[This article was written by Dr. Benjamin Hummel]
Every software system has been built by copy & paste at least to some degree. Some of this redundancy is caused by technical limitations in the languages and tools. Some is caused by time pressure, where duplicating and modifying an existing piece of code is faster than developing suitable abstractions. Some is also caused by the laziness of the developers or missing awareness of possible long-term consequences. While these duplications often work fine when they are created, they typically cause additional maintenance overhead during software evolution, as duplicates have to be changed consistently. But the real risk of these duplications is in inconsistent changes, as this frequently leads to actual bugs in the system.
How serious is this problem?
Duplicated source code created via copy & paste (also called code clones) is something we encounter in every software system to some degree (if you want an introduction to code cloning and clone detection, read my introductory posts here and here). The amount of cloning, also known as clone coverage, ranges between few (3 to 5) up to 30 or 40%, depending on the system and the kind of measurement used. There are also outliers with more than 80% of cloning, but on average, a project that does not employ any counter measures (such ascontinuous quality control) can be expected to have at least 15% of clone coverage. An example of such a clone is shown below.
One of our studies revealed that about half of inconsistent changes, where the developer was not aware of the existing duplicate, lead to a bug in the system, ranging from inconsistent logging to actual data loss. At the same time, the study found that without additional tools, about one third of inconsistent clone changes are performed unintentionally. In these cases, the inconsistent change was not an educated decision of the developer, but the developer was not even aware of the duplication.
Put together, we can expect about one sixth of all changes in clones code to cause bugs in the software (or prevent duplicated bugs from being fixed in all places). Assuming 15% clone coverage and an equal distribution of changes across the system (which might be an oversimplification), we can assume that more than 2% of all changes to the system lead to these inconsistency bugs. While this number seems small, just multiply it with the number of developers on your team and the amount of code touched by each developer every week and you get an idea of the risk of cloning.
This also matches our experience, as we frequenty encounter cloned code, where comments hint at two separate change requests for a bug fix. There, a bug was found and fixed in one part of the code, but the propagation of the fix (the removal of the inconsistency) was performed later when the bug was also found at the other location. For the clone example shown before, there was a change (shown below) for only one of the locations, which looks like a consistent application to all copies would be required.

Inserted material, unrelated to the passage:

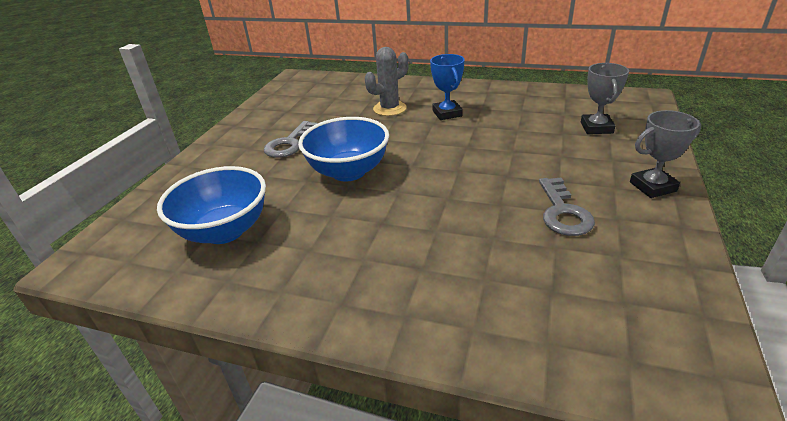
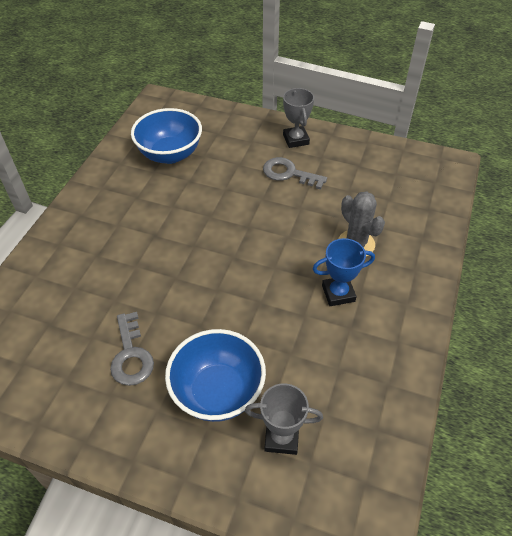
camera: 90 degrees right, 15 degrees up
blue bowl [298,117,389,181] -> blue bowl moved to [165,329,266,422]
grey key [539,178,595,236] -> grey key turned 105 degrees counterclockwise [110,312,154,386]
grey trophy [630,110,701,198] -> grey trophy moved to [283,88,314,148]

Preventing inconsistent modification
One possible reaction to the threat from inconsistent clone changes is to get rid of as many clones as possible. While this has other benefits, such as potentially reduced maintenance and testing costs, especially for grown code bases, this is nothing that can be performed in short time and is also not recommended.
A better solution is to educate developers and provide suitable tools that provide information about duplicated code to the developers as seamlessly as possible. While there are many tools for finding code clones, the developers can usually not be burdened with the execution of yet another tool. Similarly, checking a separate dashboard before every code change is not really a productivity boost. From our experience, the information has to be present in the code editor of the developer all the time. Only then, they might notice the clone and perform consistent fixes or even refactor the clone. This is essentially what our own tools do and with this we had a huge impact on the quality of our customers’ code bases.
Still, developers can miss clones, either due to time pressure or because the current task is too complex to allow any thought about quality issues. For these cases, it would be good to be notified of any inconsistent changes, so the developer (or a reviewer) can check these cases separately. Performing this kind of analysis in the nightly build is hard, as usually too many changes are accumulated over the day to get reliable results. Other approaches perform a full repository analysis that can take weeks to complete. Surely nothing you want to do regularly. Incidentially, our own analysis tool Teamscale uses incremental analysis to inspect every single commit in real-time. With only a minor modification, we now check every lost clone in each commit, for whether the cause might be an inconsistent modification. If so, the commit is flagged in the web UI and the developer (plus any other group you configure) gets informed by email. This way, inconsistent changes never get lost. The example given in the pictures was also found by Teamscale. The corresponding alert (shown below) indicates that this commit actually was a bug fix, but the developer seemed no to be aware that the same code (including the bug) was used elsewhere.